In practice, that’s the way most businesses hope an asset purchase agreement will avoid liabilities. In reality, however, avoiding liability can be far more complex. Federal and state courts have carved out several exceptions to the non-liability doctrine. If, after a sale, a buyer holds onto employees, maintains key client contracts, or keeps the acquired assets running as they were under the previous owner, it may discover it’s on the hook for liabilities like debts, licenses, taxes, or claims.
Matters grow more complicated because of the need for speed. Often, buyers are looking to capitalize as quickly as possible on new assets to increase market share, minimize disruption to their businesses, take advantage of possible tax benefits, and reduce the costs associated with doing a deal. Unfortunately, a compressed timeline can increase the odds that certain liabilities may be overlooked. Without thorough legal due diligence and purchase terms that have been carefully structured to minimize risk, buyers may find they have inherited unforeseen liabilities and sacrificed one of the key strategic advantages an asset purchase is designed to provide.
An Asset Purchase Agreement Gone Wrong
How can liabilities materialize after an asset purchase? Let’s explore a hypothetical example: Your fast-growing software-as-a-service platform wants to continue its upward momentum. The biggest obstacle? A competitor whose similar SaaS product includes proprietary features you would like to add to your service.
For buyers, acquiring the company through a stock purchase structure makes little sense. Not only is a stock purchase often less beneficial from a tax perspective, the buyer will be also responsible for all of the target’s disputes, debts, and other obligations. Instead, you focus on the asset you really want—the technology of the SaaS. Your company makes the deal, it closes rapidly, and then integrates the competitor’s software into its platform.
Then comes the surprise. Just after you launch your new-and-improved platform, another company files a patent infringement lawsuit against you. While you believed all of the IP associated with the platform had been the seller’s, one element had, in fact, been licensed from a third-party patent holder and now the owner of the patent won’t provide the same licensing agreement terms that were negotiated with the target company. This would have been caught during a thorough legal due diligence.

▶ [Dataset content]
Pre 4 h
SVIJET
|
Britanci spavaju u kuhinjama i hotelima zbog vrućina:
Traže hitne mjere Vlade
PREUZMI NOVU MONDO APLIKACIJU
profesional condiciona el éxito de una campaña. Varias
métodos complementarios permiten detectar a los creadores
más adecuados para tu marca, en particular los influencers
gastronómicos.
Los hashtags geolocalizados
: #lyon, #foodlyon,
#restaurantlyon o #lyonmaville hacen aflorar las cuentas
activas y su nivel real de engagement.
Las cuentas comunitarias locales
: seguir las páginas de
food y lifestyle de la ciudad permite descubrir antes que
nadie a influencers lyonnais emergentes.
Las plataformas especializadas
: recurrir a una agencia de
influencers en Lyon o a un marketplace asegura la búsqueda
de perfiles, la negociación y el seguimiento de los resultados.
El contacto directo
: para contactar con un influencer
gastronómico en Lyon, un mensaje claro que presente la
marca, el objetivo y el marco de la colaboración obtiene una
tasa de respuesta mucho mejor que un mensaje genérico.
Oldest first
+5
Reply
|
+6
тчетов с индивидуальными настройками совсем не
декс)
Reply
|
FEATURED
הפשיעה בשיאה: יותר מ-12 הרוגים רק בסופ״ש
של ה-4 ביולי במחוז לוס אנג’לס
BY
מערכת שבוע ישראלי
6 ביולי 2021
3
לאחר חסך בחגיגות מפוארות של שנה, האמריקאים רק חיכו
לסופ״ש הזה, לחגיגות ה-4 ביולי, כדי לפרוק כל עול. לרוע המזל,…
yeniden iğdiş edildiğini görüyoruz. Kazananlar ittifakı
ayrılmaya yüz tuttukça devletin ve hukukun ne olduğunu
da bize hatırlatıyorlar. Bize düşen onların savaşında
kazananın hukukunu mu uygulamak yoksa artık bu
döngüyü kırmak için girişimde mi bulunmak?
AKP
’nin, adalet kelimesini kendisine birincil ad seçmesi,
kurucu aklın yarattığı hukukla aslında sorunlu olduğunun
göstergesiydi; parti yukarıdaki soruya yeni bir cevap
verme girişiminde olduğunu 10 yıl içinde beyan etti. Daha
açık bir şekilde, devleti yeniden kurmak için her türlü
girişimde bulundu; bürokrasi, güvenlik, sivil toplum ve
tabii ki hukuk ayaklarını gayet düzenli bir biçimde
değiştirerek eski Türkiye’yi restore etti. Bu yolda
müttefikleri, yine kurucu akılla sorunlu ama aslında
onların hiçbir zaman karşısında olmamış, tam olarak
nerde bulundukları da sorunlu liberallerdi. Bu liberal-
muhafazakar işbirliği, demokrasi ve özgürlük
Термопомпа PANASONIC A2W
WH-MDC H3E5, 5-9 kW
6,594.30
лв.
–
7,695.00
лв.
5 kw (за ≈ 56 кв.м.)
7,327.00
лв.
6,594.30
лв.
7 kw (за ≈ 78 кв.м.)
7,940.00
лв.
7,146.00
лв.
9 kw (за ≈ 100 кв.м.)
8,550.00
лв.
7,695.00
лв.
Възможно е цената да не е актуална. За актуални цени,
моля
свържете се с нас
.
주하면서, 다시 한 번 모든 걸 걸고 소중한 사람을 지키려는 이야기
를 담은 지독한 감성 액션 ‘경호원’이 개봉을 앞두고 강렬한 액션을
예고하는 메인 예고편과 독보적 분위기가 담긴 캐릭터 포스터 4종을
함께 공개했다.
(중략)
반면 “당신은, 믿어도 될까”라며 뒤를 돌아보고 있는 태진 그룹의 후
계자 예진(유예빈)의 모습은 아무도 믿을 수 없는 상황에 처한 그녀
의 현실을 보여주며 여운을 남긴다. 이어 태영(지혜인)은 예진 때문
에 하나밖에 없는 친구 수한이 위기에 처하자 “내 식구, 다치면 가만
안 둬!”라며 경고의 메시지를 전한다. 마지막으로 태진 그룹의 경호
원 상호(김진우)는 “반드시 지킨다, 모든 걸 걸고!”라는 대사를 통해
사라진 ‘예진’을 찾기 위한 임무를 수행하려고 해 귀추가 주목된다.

* * *

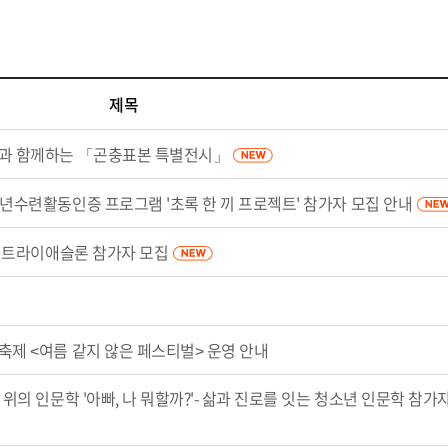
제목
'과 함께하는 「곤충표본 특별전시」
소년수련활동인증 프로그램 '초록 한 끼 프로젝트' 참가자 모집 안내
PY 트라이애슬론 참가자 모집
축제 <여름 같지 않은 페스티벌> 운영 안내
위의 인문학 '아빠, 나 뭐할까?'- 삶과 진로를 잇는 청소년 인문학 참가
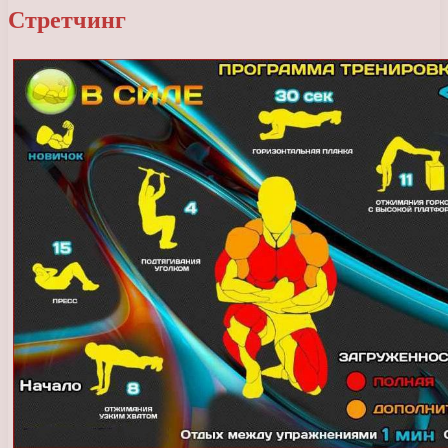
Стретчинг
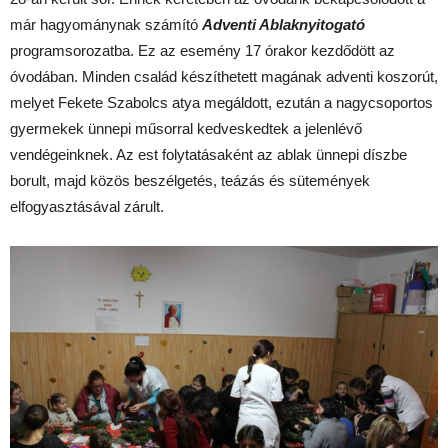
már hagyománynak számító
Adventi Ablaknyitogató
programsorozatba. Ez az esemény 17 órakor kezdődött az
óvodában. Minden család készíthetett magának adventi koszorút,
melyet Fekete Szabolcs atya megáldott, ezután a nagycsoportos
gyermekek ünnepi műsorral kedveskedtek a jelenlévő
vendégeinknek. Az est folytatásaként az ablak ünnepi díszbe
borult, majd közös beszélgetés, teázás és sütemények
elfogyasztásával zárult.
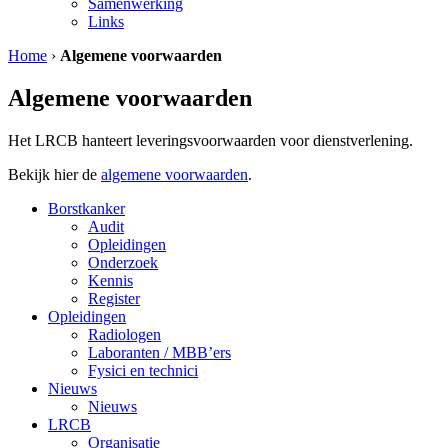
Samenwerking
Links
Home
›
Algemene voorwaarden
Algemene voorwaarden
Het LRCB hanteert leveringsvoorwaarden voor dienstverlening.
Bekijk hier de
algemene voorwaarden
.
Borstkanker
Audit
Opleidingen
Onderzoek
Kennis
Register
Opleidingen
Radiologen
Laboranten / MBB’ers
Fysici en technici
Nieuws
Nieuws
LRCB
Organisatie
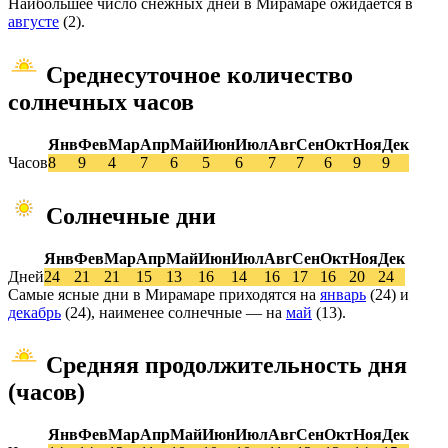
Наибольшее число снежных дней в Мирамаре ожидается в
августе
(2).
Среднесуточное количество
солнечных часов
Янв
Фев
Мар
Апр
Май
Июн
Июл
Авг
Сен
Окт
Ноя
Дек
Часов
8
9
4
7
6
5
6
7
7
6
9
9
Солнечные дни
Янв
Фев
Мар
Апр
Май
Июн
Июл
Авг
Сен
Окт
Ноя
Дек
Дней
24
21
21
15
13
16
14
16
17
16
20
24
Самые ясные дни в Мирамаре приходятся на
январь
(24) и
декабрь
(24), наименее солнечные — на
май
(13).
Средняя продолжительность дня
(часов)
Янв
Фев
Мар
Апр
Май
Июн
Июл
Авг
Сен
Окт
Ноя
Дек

...

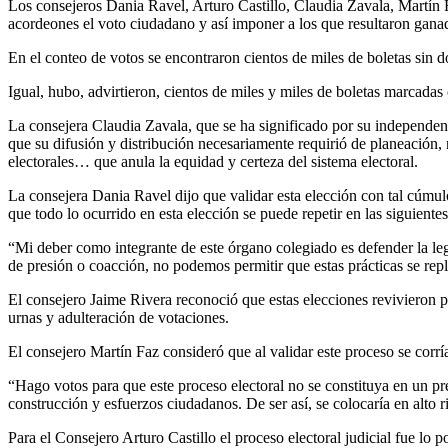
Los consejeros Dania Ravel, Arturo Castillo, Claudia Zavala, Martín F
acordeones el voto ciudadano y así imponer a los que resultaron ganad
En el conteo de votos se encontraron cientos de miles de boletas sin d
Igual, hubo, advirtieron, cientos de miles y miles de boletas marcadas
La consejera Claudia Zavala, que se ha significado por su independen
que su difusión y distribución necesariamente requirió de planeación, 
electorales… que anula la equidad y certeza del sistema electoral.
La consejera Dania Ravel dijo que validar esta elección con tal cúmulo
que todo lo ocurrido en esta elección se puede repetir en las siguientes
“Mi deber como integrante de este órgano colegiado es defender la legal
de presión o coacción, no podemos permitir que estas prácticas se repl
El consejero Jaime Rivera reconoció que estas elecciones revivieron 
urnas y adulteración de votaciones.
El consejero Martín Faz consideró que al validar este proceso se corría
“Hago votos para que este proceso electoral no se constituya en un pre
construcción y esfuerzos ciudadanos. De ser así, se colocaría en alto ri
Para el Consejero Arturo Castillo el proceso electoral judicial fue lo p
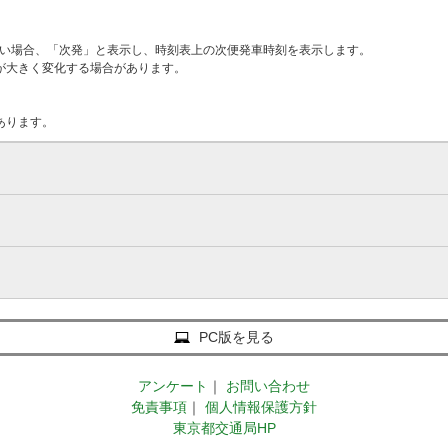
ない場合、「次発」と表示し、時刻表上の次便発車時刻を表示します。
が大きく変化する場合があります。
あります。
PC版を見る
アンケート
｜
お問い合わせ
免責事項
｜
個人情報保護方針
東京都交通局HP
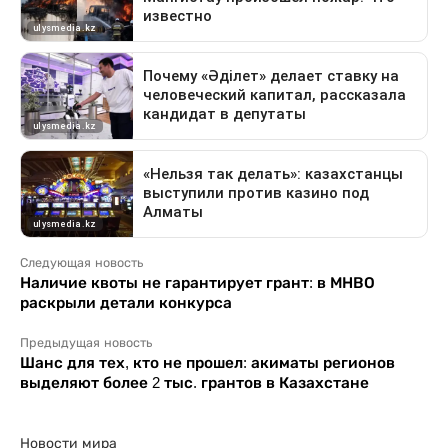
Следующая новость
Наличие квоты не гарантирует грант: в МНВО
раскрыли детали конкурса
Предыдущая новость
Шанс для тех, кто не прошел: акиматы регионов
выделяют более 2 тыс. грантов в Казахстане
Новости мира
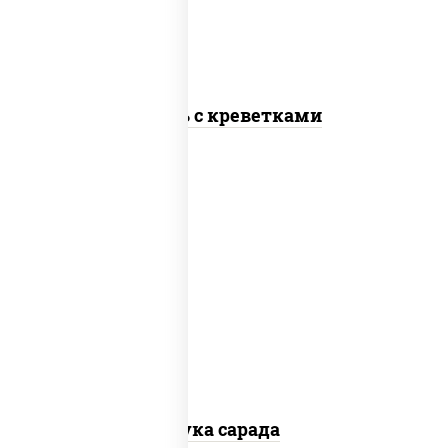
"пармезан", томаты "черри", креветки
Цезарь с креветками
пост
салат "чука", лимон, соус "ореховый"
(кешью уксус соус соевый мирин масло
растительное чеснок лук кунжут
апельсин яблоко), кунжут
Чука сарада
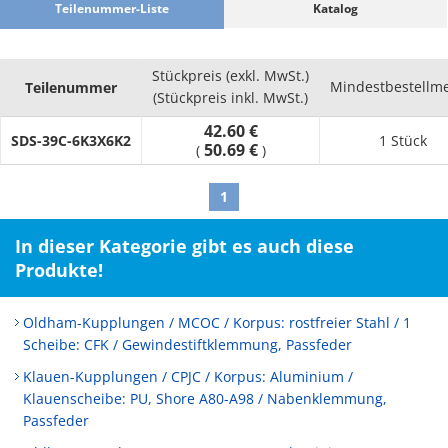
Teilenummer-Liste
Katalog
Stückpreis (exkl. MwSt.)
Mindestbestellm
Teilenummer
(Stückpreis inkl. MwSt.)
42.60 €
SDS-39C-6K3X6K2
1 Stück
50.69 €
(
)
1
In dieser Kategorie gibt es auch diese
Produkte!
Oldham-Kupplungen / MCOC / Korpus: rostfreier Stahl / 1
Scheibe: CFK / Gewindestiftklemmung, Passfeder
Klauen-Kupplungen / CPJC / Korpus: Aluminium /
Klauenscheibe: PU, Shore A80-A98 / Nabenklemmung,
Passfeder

▶ [Set of tasks]
A - Rewrite the asset purchase passage from "Then comes the" up to and including "legal due diligence.", swapping "lawsuit" for "legal claim".
B - In the asset purchase passage's hypothetical example, what kind of lawsuit does another company file after the new platform launches?

▶ [Answers to this exercise]
A -
Then comes the surprise. Just after you launch your new-and-improved platform, another company files a patent infringement legal claim against you. While you believed all of the IP associated with the platform had been the seller’s, one element had, in fact, been licensed from a third-party patent holder and now the owner of the patent won’t provide the same licensing agreement terms that were negotiated with the target company. This would have been caught during a thorough legal due diligence.

B - A patent infringement lawsuit.